NlpTools API
Class

NlpTools\Models\Maxent

class Maxent extends LinearModel

Maxent is a model that assigns a weight for each feature such that all the weights maximize the Conditional Log Likelihood of the training data.

Because it does that without making any assumptions about the data
it is named maximum entropy model (maximum ignorance).

Constants

INITIAL_PARAM_VALUE

Methods

__construct(array $l)

from LinearModel
float getWeight(string $feature)

Get the weight for a given feature

from LinearModel
array getWeights()

Get all the weights as an array.

from LinearModel
void train(FeatureFactoryInterface $ff, TrainingSet $tset, MaxentOptimizerInterface $opt)

Calculate all the features for every possible class.

float P(array $classes, FeatureFactoryInterface $ff, DocumentInterface $d, string $class)

Calculate the probability that document $d belongs to the class $class given a set of possible classes, a feature factory and the model's weights l[i]

CLogLik(TrainingSet $tset, FeatureFactoryInterface $ff)

Not implemented yet.

dumpWeights()

Simply print_r weights.

Details

in LinearModel at line 18
public __construct(array $l)

Parameters

array $l

in LinearModel at line 28
public float getWeight(string $feature)

Get the weight for a given feature

Parameters

string $feature The feature for which the weight will be returned

Return Value

float The weight

in LinearModel at line 39
public array getWeights()

Get all the weights as an array.

Return Value

array The weights as an associative array

at line 29
public void train(FeatureFactoryInterface $ff, TrainingSet $tset, MaxentOptimizerInterface $opt)

Calculate all the features for every possible class.

Pass the
information to the optimizer to find the weights that satisfy the
constraints and maximize the entropy

Parameters

FeatureFactoryInterface $ff The feature factory
TrainingSet $tset A collection of training documents
MaxentOptimizerInterface $opt An optimizer, we need a maxent optimizer

Return Value

void

at line 78
public float P(array $classes, FeatureFactoryInterface $ff, DocumentInterface $d, string $class)

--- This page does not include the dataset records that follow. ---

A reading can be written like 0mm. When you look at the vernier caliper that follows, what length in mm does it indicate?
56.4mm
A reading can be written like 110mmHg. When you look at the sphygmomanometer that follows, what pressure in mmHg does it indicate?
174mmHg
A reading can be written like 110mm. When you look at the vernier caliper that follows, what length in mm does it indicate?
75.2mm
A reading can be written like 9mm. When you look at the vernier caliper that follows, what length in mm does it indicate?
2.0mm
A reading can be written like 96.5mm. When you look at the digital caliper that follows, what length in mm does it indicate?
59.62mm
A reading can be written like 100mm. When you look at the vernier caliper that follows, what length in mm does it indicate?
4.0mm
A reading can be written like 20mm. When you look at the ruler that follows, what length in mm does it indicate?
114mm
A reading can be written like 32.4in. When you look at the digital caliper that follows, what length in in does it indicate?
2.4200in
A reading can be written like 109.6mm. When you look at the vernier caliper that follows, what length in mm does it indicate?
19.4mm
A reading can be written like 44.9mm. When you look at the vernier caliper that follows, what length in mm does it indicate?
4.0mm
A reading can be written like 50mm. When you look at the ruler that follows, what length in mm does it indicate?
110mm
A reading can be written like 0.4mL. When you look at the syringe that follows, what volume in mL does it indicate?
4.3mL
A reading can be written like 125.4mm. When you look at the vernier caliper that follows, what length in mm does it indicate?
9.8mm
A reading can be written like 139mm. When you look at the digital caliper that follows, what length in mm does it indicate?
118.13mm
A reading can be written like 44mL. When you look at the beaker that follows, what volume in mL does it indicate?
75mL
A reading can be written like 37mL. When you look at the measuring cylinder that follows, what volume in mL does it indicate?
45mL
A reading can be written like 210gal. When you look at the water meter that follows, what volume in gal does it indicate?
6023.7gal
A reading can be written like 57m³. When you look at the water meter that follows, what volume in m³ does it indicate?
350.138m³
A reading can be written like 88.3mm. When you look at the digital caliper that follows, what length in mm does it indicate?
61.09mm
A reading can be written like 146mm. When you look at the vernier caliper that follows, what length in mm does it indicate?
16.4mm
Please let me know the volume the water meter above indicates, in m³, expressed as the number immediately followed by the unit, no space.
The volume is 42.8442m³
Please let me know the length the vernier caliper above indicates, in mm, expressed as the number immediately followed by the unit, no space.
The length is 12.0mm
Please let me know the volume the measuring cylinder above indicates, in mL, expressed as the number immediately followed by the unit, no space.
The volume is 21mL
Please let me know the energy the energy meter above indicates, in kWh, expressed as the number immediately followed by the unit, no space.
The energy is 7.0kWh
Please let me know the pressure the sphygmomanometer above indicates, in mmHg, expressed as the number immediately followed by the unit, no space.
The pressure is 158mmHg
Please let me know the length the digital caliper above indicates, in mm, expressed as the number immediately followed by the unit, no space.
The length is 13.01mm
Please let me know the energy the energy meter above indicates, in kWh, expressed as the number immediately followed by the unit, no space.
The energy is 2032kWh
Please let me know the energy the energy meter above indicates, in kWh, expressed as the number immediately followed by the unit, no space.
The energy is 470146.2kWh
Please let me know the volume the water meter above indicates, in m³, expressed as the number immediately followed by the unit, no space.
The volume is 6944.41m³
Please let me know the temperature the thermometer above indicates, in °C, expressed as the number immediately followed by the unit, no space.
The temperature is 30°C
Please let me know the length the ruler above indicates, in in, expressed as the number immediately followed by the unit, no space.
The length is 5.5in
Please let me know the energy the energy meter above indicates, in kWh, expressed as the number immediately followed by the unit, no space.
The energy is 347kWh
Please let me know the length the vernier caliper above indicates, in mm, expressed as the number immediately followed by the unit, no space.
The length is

Calculate the probability that document $d belongs to the class $class given a set of possible classes, a feature factory and the model's weights l[i]

Parameters

array $classes The set of possible classes
FeatureFactoryInterface $ff The feature factory
DocumentInterface $d The document
string $class A class for which we calculate the probability

Return Value

float The probability that document $d belongs to class $class

at line 99
public CLogLik(TrainingSet $tset, FeatureFactoryInterface $ff)

Not implemented yet.

Simply put:
result += log( $this->P(..., ..., ...) ) for every doc in TrainingSet

Parameters

TrainingSet $tset
FeatureFactoryInterface $ff

Exceptions

Exception

at line 108
public dumpWeights()

Simply print_r weights.

Usefull for some kind of debugging when
working with small training sets and few features